> [TASK TO CARRY OUT] Search the data for the string "right" and gather each line it is in.

***

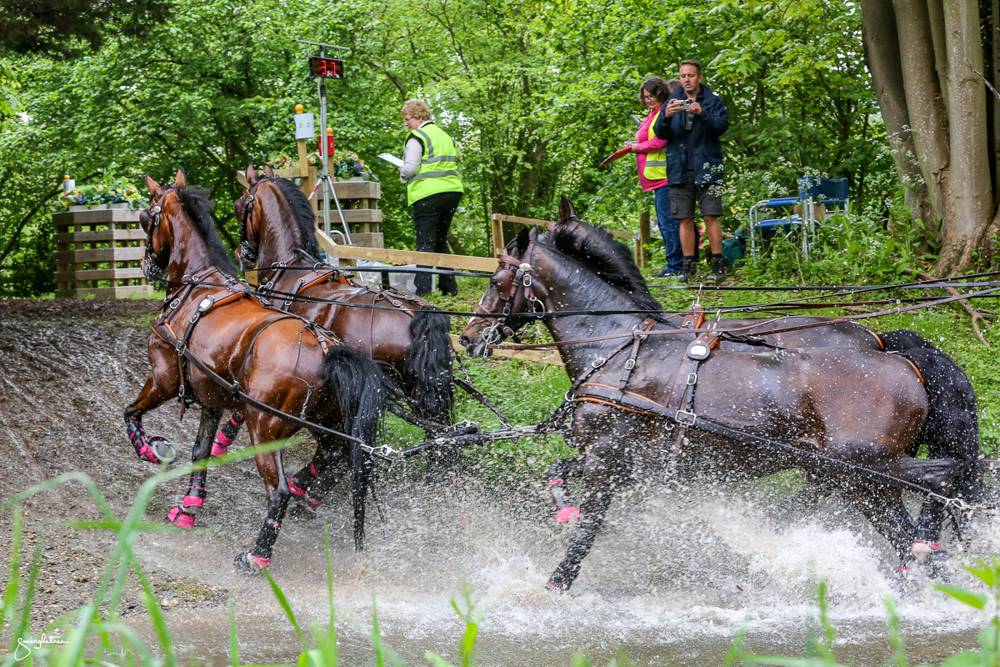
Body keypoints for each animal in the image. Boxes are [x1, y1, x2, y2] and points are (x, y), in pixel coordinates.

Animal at [124, 168, 387, 572]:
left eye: (145, 217)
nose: (146, 264)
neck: (197, 282)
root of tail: (325, 348)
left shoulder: (164, 378)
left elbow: (130, 412)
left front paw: (152, 449)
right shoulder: (211, 399)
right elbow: (200, 451)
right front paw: (188, 506)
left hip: (264, 428)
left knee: (277, 490)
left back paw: (258, 554)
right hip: (322, 421)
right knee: (334, 453)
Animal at [224, 166, 455, 507]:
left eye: (241, 204)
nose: (243, 252)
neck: (292, 267)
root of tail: (419, 314)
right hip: (421, 392)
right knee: (439, 436)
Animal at [460, 204, 966, 592]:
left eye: (497, 280)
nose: (467, 337)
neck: (618, 346)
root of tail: (900, 359)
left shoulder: (606, 458)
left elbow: (586, 528)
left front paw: (557, 582)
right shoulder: (622, 462)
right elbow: (557, 473)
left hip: (866, 468)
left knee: (942, 480)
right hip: (859, 481)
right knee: (902, 529)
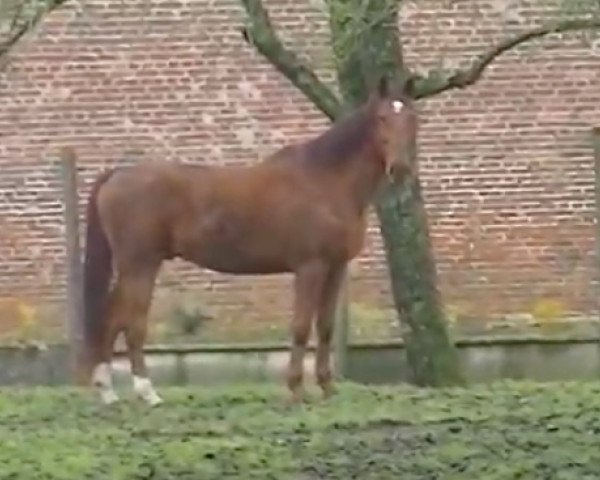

***

> [ANSWER BOX]
right shoulder: (211, 399)
right elbow: (200, 451)
right front paw: (188, 506)
right hip: (322, 421)
right knee: (334, 453)
right hip: (421, 392)
right knee: (439, 436)
right shoulder: (622, 462)
right elbow: (557, 473)
right hip: (859, 481)
right knee: (902, 529)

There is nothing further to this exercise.